Built in waves, both micro (as in sine waves or sawtooth waves rather than literally microwaves, that would be terrible), and macro, as layers and elements meander in and out of presence with an assured languidity. In pieces like “Fears” you can practically feel the gradual knob-turning as you wallow in a rich sound, with plenty of long slow bass and subbass tones that wash over you in a strangely luxuriant fashion. The title track is the most coarse of the collection, but textured rather than sharp.

As the release progresses, it starts getting both wider and colder. “Poisonous Girl” raises the bar and is a definite highlight, bringing in sparse and perfectly measured string orchestration and a sorrowful sung vocal. The result is powerful and has a cinematic breadth. The string sounds fold back nicely into the established synth elements nicely in “Behind The Curtains” before the sinister lullaby notes of “Limbo” offer up another texture of soundtrack-style work. “Devil’s Lullaby”, despite the title, is a rather calm and natural conclusion.

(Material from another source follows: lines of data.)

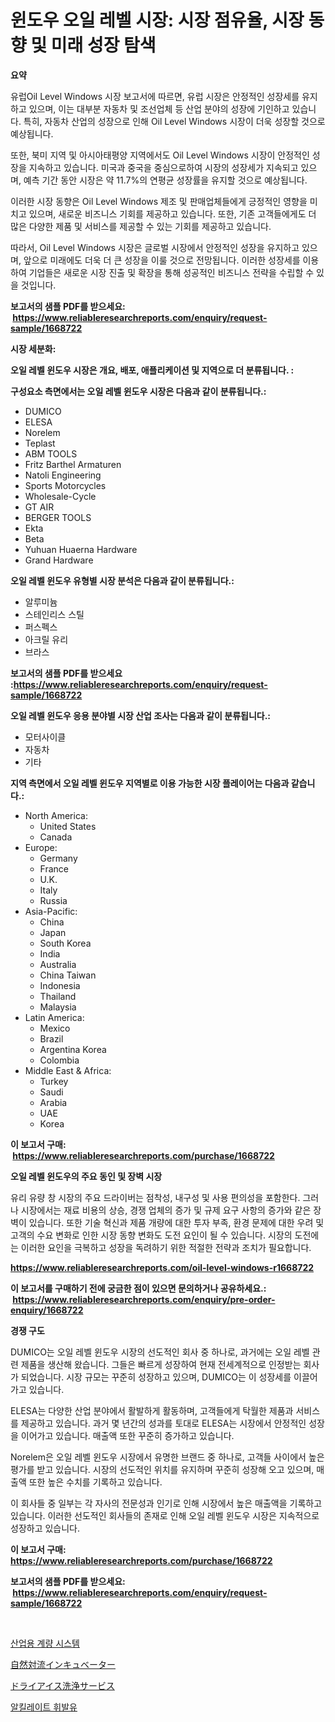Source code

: <p><h1>윈도우 오일 레벨 시장: 시장 점유율, 시장 동향 및 미래 성장 탐색</h1></p><p><strong>요약</strong></p>
<p><p>유럽Oil Level Windows 시장 보고서에 따르면, 유럽 시장은 안정적인 성장세를 유지하고 있으며, 이는 대부분 자동차 및 조선업체 등 산업 분야의 성장에 기인하고 있습니다. 특히, 자동차 산업의 성장으로 인해 Oil Level Windows 시장이 더욱 성장할 것으로 예상됩니다.</p><p>또한, 북미 지역 및 아시아태평양 지역에서도 Oil Level Windows 시장이 안정적인 성장을 지속하고 있습니다. 미국과 중국을 중심으로하여 시장의 성장세가 지속되고 있으며, 예측 기간 동안 시장은 약 11.7%의 연평균 성장률을 유지할 것으로 예상됩니다.</p><p>이러한 시장 동향은 Oil Level Windows 제조 및 판매업체들에게 긍정적인 영향을 미치고 있으며, 새로운 비즈니스 기회를 제공하고 있습니다. 또한, 기존 고객들에게도 더 많은 다양한 제품 및 서비스를 제공할 수 있는 기회를 제공하고 있습니다.</p><p>따라서, Oil Level Windows 시장은 글로벌 시장에서 안정적인 성장을 유지하고 있으며, 앞으로 미래에도 더욱 더 큰 성장을 이룰 것으로 전망됩니다. 이러한 성장세를 이용하여 기업들은 새로운 시장 진출 및 확장을 통해 성공적인 비즈니스 전략을 수립할 수 있을 것입니다.</p></p>
<p><strong>보고서의 샘플 PDF를 받으세요: &nbsp;<a href="https://www.reliableresearchreports.com/enquiry/request-sample/1668722">https://www.reliableresearchreports.com/enquiry/request-sample/1668722</a></strong></p>
<p><strong>시장 세분화:</strong></p>
<p><strong> 오일 레벨 윈도우 시장은 개요, 배포, 애플리케이션 및 지역으로 더 분류됩니다. :</strong></p>
<p><strong>구성요소 측면에서는 오일 레벨 윈도우 시장은 다음과 같이 분류됩니다.:</strong></p>
<p><ul><li>DUMICO</li><li>ELESA</li><li>Norelem</li><li>Teplast</li><li>ABM TOOLS</li><li>Fritz Barthel Armaturen</li><li>Natoli Engineering</li><li>Sports Motorcycles</li><li>Wholesale-Cycle</li><li>GT AIR</li><li>BERGER TOOLS</li><li>Ekta</li><li>Beta</li><li>Yuhuan Huaerna Hardware</li><li>Grand Hardware</li></ul></p>
<p><strong> 오일 레벨 윈도우 유형별 시장 분석은 다음과 같이 분류됩니다.:</strong></p>
<p><ul><li>알루미늄</li><li>스테인리스 스틸</li><li>퍼스펙스</li><li>아크릴 유리</li><li>브라스</li></ul></p>
<p><strong>보고서의 샘플 PDF를 받으세요 :<a href="https://www.reliableresearchreports.com/enquiry/request-sample/1668722">https://www.reliableresearchreports.com/enquiry/request-sample/1668722</a></strong></p>
<p><strong> 오일 레벨 윈도우 응용 분야별 시장 산업 조사는 다음과 같이 분류됩니다.:</strong></p>
<p><ul><li>모터사이클</li><li>자동차</li><li>기타</li></ul></p>
<p><strong>지역 측면에서 오일 레벨 윈도우 지역별로 이용 가능한 시장 플레이어는 다음과 같습니다.:</strong></p>
<p><ul>
    <li>
        North America:
        <ul>
            <li>United States</li>
            <li>Canada</li>
        </ul>
    </li>
    <li>
        Europe:
        <ul>
            <li>Germany</li>
            <li>France</li>
            <li>U.K.</li>
            <li>Italy</li>
            <li>Russia</li>
        </ul>
    </li>
    <li>
        Asia-Pacific:
        <ul>
            <li>China</li>
            <li>Japan</li>
            <li>South Korea</li>
            <li>India</li>
            <li>Australia</li>
            <li>China Taiwan</li>
            <li>Indonesia</li>
            <li>Thailand</li>
            <li>Malaysia</li>
        </ul>
    </li>
    <li>
        Latin America:
        <ul>
            <li>Mexico</li>
            <li>Brazil</li>
            <li>Argentina Korea</li>
            <li>Colombia</li>
        </ul>
    </li>
    <li>
        Middle East & Africa:
        <ul>
            <li>Turkey</li>
            <li>Saudi</li>
            <li>Arabia</li>
            <li>UAE</li>
            <li>Korea</li>
        </ul>
    </li>
    </ul></p>
<p><strong>이 보고서 구매: &nbsp;<a href="https://www.reliableresearchreports.com/purchase/1668722">https://www.reliableresearchreports.com/purchase/1668722</a></strong></p>
<p><strong>오일 레벨 윈도우의 주요 동인 및 장벽 시장</strong></p>
<p><p>유리 유량 창 시장의 주요 드라이버는 점착성, 내구성 및 사용 편의성을 포함한다. 그러나 시장에서는 재료 비용의 상승, 경쟁 업체의 증가 및 규제 요구 사항의 증가와 같은 장벽이 있습니다. 또한 기술 혁신과 제품 개량에 대한 투자 부족, 환경 문제에 대한 우려 및 고객의 수요 변화로 인한 시장 동향 변화도 도전 요인이 될 수 있습니다. 시장의 도전에는 이러한 요인을 극복하고 성장을 독려하기 위한 적절한 전략과 조치가 필요합니다.</p></p>
<p><strong><a href="https://www.reliableresearchreports.com/oil-level-windows-r1668722">https://www.reliableresearchreports.com/oil-level-windows-r1668722</a></strong></p>
<p><strong>이 보고서를 구매하기 전에 궁금한 점이 있으면 문의하거나 공유하세요.: &nbsp;<a href="https://www.reliableresearchreports.com/enquiry/pre-order-enquiry/1668722">https://www.reliableresearchreports.com/enquiry/pre-order-enquiry/1668722</a></strong></p>
<p><strong>경쟁 구도</strong></p>
<p><p>DUMICO는 오일 레벨 윈도우 시장의 선도적인 회사 중 하나로, 과거에는 오일 레벨 관련 제품을 생산해 왔습니다. 그들은 빠르게 성장하여 현재 전세계적으로 인정받는 회사가 되었습니다. 시장 규모는 꾸준히 성장하고 있으며, DUMICO는 이 성장세를 이끌어가고 있습니다.</p><p>ELESA는 다양한 산업 분야에서 활발하게 활동하며, 고객들에게 탁월한 제품과 서비스를 제공하고 있습니다. 과거 몇 년간의 성과를 토대로 ELESA는 시장에서 안정적인 성장을 이어가고 있습니다. 매출액 또한 꾸준히 증가하고 있습니다.</p><p>Norelem은 오일 레벨 윈도우 시장에서 유명한 브랜드 중 하나로, 고객들 사이에서 높은 평가를 받고 있습니다. 시장의 선도적인 위치를 유지하며 꾸준히 성장해 오고 있으며, 매출액 또한 높은 수치를 기록하고 있습니다.</p><p>이 회사들 중 일부는 각 자사의 전문성과 인기로 인해 시장에서 높은 매출액을 기록하고 있습니다. 이러한 선도적인 회사들의 존재로 인해 오일 레벨 윈도우 시장은 지속적으로 성장하고 있습니다.</p></p>
<p><strong>이 보고서 구매: &nbsp; <a href="https://www.reliableresearchreports.com/purchase/1668722">https://www.reliableresearchreports.com/purchase/1668722</a></strong></p>
<p><strong>보고서의 샘플 PDF를 받으세요: &nbsp;<a href="https://www.reliableresearchreports.com/enquiry/request-sample/1668722">https://www.reliableresearchreports.com/enquiry/request-sample/1668722</a></strong><strong></strong></p>
<p>&nbsp;</p>
<p><p><a href="https://medium.com/@jaleelweissnat2022/%EC%82%B0%EC%97%85-%EA%B3%84%EB%9F%89-%EC%8B%9C%EC%8A%A4%ED%85%9C-%EC%8B%9C%EC%9E%A5-%EC%8B%9C%EC%9E%A5-%EC%A0%90%EC%9C%A0%EC%9C%A8-%EC%8B%9C%EC%9E%A5-%EB%8F%99%ED%96%A5-%EB%B0%8F-%EB%AF%B8%EB%9E%98-%EC%84%B1%EC%9E%A5-%ED%83%90%EC%83%89-ae6890d0dd44">산업용 계량 시스템</a></p><p><a href="https://medium.com/@thomassandoval55/%E8%87%AA%E7%84%B6%E5%AF%BE%E6%B5%81%E5%9F%B9%E9%A4%8A%E5%99%A8%E5%B8%82%E5%A0%B4%E3%81%AE%E3%83%88%E3%83%AC%E3%83%B3%E3%83%89%E3%81%A8%E5%B8%82%E5%A0%B4%E5%88%86%E6%9E%90%E3%81%AF-2024%E5%B9%B4%E3%81%8B%E3%82%892031%E5%B9%B4%E3%81%AE%E6%9C%9F%E9%96%93%E3%81%AB%E4%BA%88%E6%B8%AC%E3%81%95%E3%82%8C%E3%81%A6%E3%81%84%E3%81%BE%E3%81%99-75b8f0ea8fd2">自然対流インキュベーター</a></p><p><a href="https://medium.com/@akio198300/%E3%83%89%E3%83%A9%E3%82%A4%E3%82%A2%E3%82%A4%E3%82%B9%E3%82%AF%E3%83%AA%E3%83%BC%E3%83%8B%E3%83%B3%E3%82%B0%E3%82%B5%E3%83%BC%E3%83%93%E3%82%B9%E5%B8%82%E5%A0%B4-2031%E5%B9%B4%E3%81%BE%E3%81%A7%E3%81%AE%E3%83%88%E3%83%AC%E3%83%B3%E3%83%89-%E4%BA%88%E6%B8%AC-%E7%AB%B6%E5%90%88%E5%88%86%E6%9E%90-14f0bd30d0c1">ドライアイス洗浄サービス</a></p><p><a href="https://medium.com/@maryamsipes/%EC%95%8C%ED%82%AC%EB%A0%88%EC%9D%B4%ED%8A%B8-%ED%9C%98%EB%B0%9C%EC%9C%A0-%EC%8B%9C%EC%9E%A5-%EC%A0%84%EB%A7%9D-%EC%82%B0%EC%97%85-%EA%B0%9C%EC%9A%94-%EB%B0%8F-%EC%98%88%EC%B8%A1-2024%EB%85%84%EB%B6%80%ED%84%B0-2031%EB%85%84%EA%B9%8C%EC%A7%80-2487d81d1109">알킬레이트 휘발유</a></p></p>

The whole release is pitched as electronics framing a spoken word core, but in actuality many of the pieces are at least partly if not wholly instrumental. For me personally the whispered, sleepy text readings may be the weakest link here, with shades of a half-asleep Yoko Ono but not, unfortunately, in a good way. The poetry of opener “Imbalance” almost mis-introduces the album, while the “listen… shhh…” layer in “Poisonous Girl” feels faintly unnecessary and “Insider” an interlude which wasn’t necessarily required.

For a debut it’s very assured, and with good reason. While it would be a stretch to call it innovative, it’s got a polished and clear sonic vision to it that deftly draws you to repeat listens.